═══ Supplied material ═══

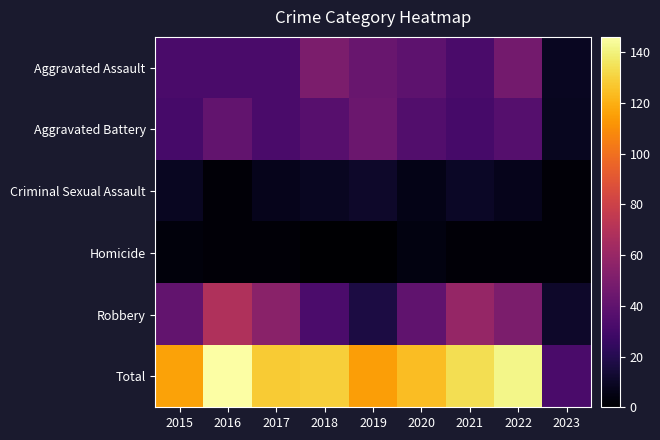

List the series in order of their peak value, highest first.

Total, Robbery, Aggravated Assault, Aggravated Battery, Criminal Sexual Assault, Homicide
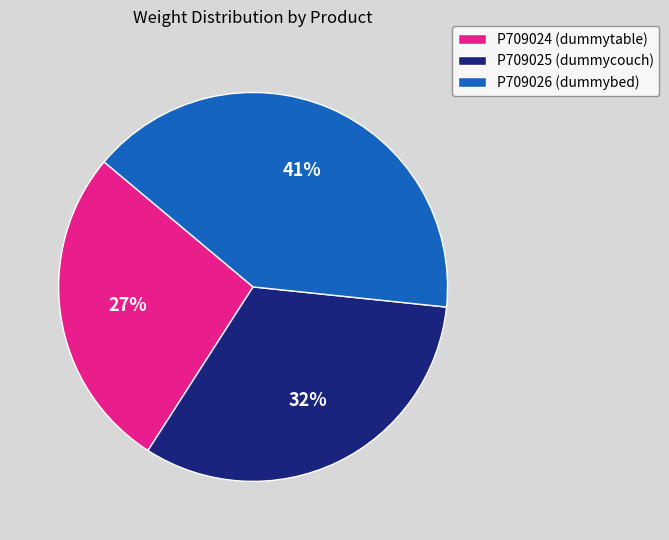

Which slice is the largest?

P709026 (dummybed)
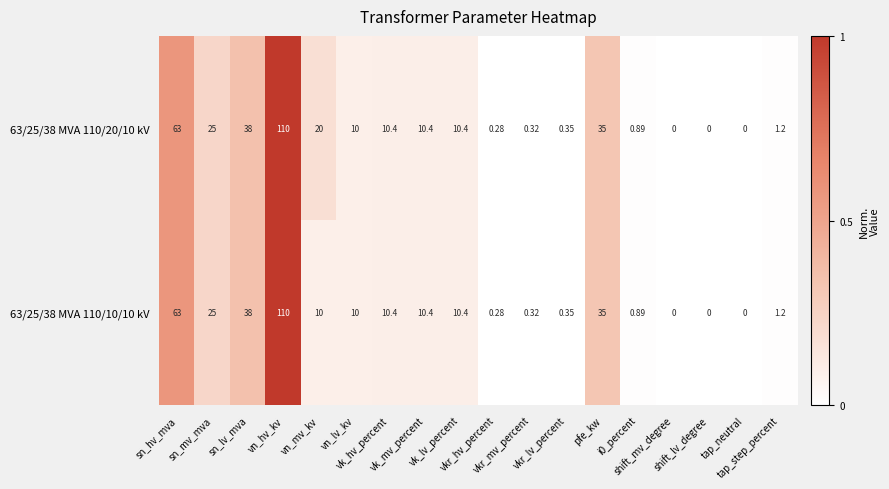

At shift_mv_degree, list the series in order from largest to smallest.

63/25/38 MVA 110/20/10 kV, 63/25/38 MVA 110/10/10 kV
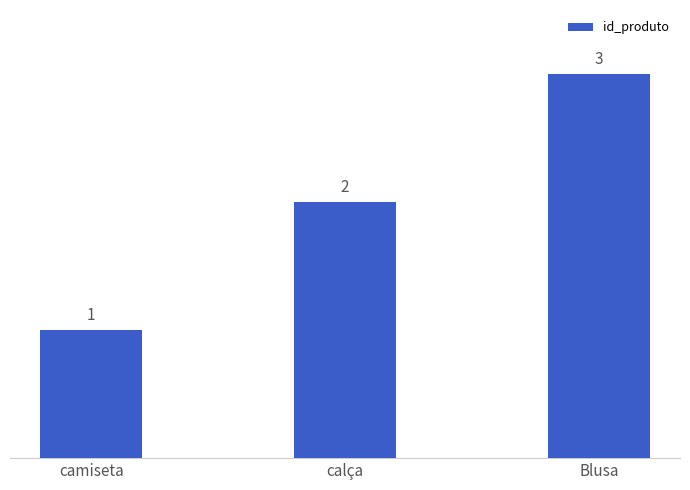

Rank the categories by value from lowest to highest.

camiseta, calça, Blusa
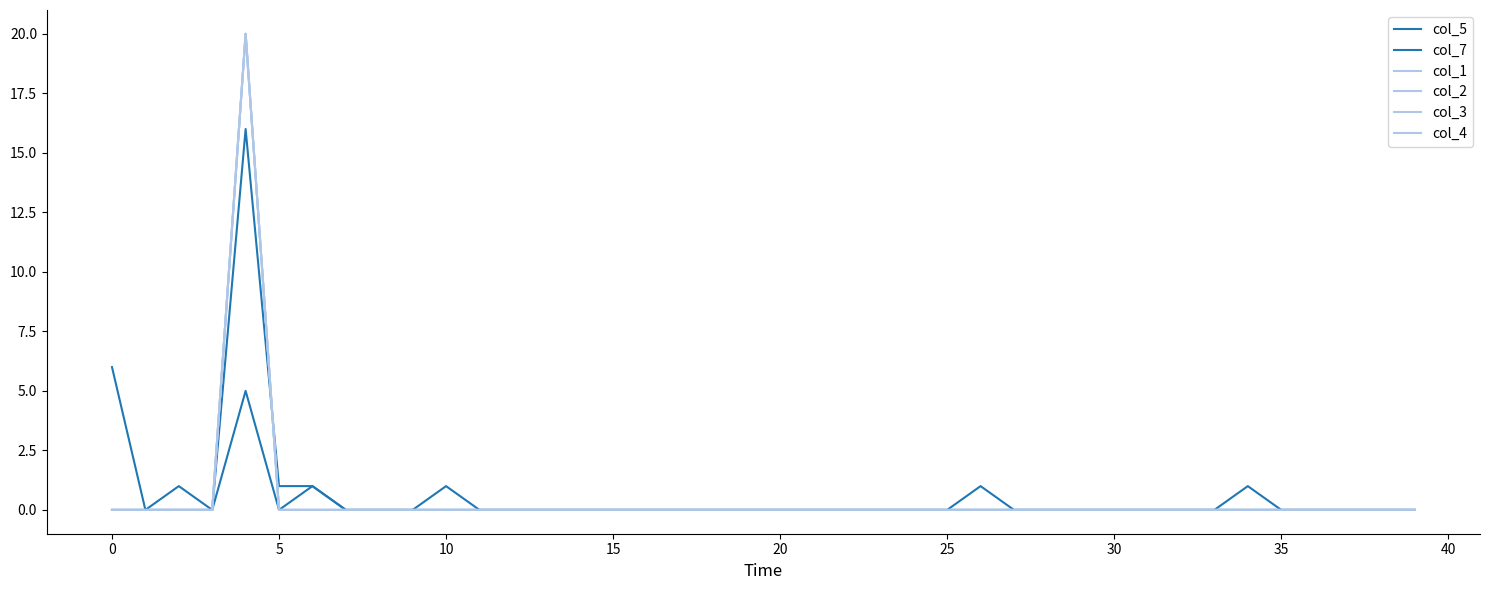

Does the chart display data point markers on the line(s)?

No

═══
═══ Supplied material ═══

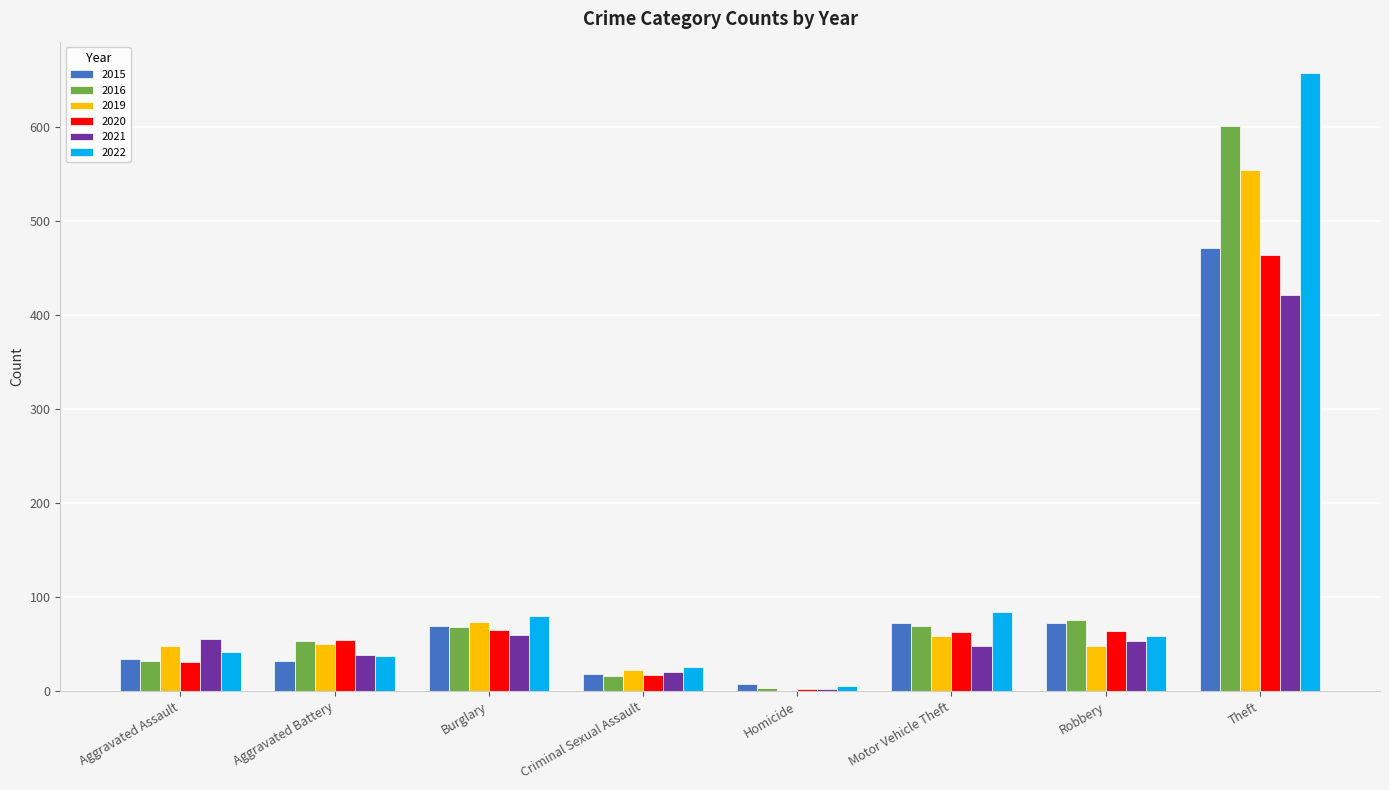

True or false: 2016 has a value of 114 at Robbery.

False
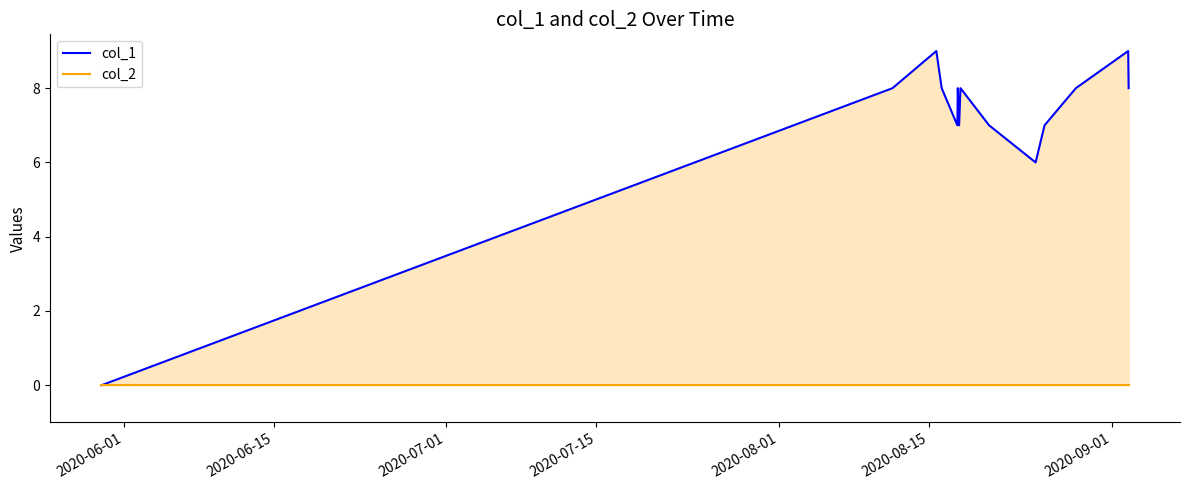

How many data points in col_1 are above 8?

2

═══
═══ Supplied material ═══

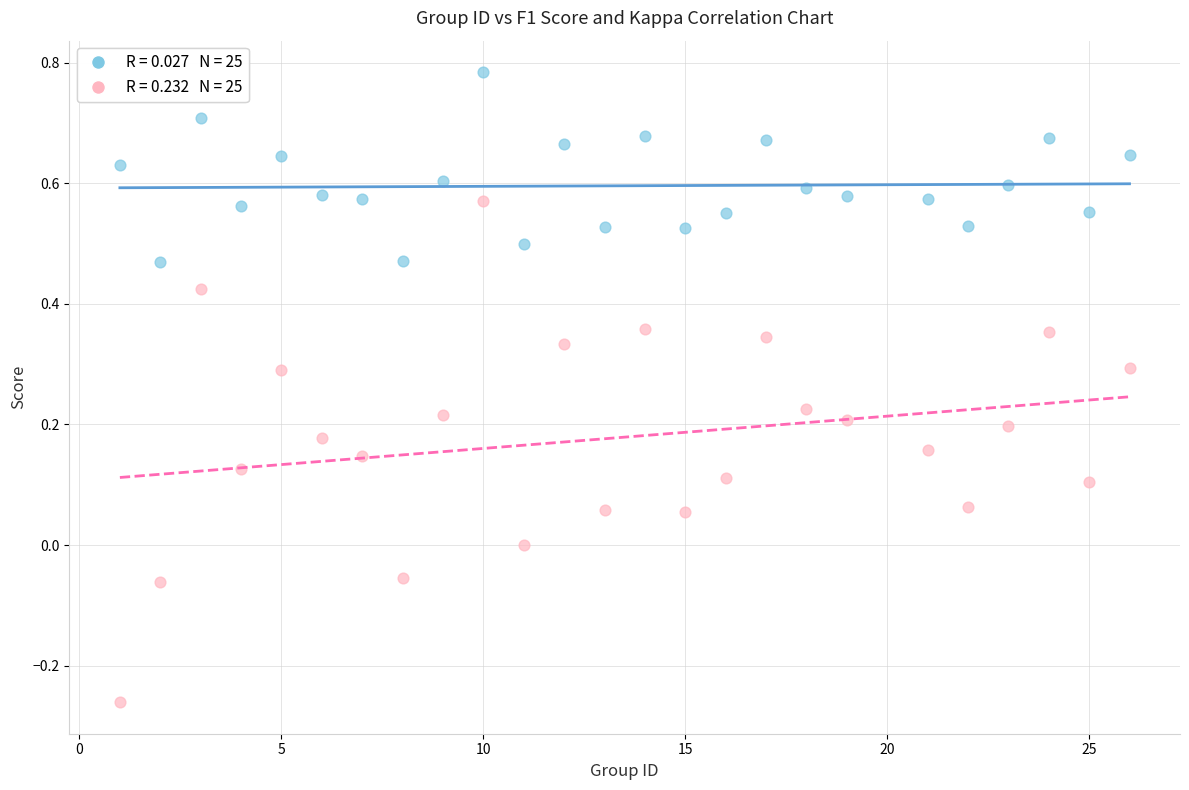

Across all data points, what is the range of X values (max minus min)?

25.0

═══

▶ _Work item_:
Can you reproduce everything in the listing above, from the line containing "Which slice is the largest?" down to the line containing "Does the chart", with "categories" swapped for "groups" and nothing else altered? Omit the pictures from your answer.

▶ _Finished exercise_:
Which slice is the largest?

P709026 (dummybed)

At shift_mv_degree, list the series in order from largest to smallest.

63/25/38 MVA 110/20/10 kV, 63/25/38 MVA 110/10/10 kV

Rank the groups by value from lowest to highest.

camiseta, calça, Blusa

Does the chart display data point markers on the line(s)?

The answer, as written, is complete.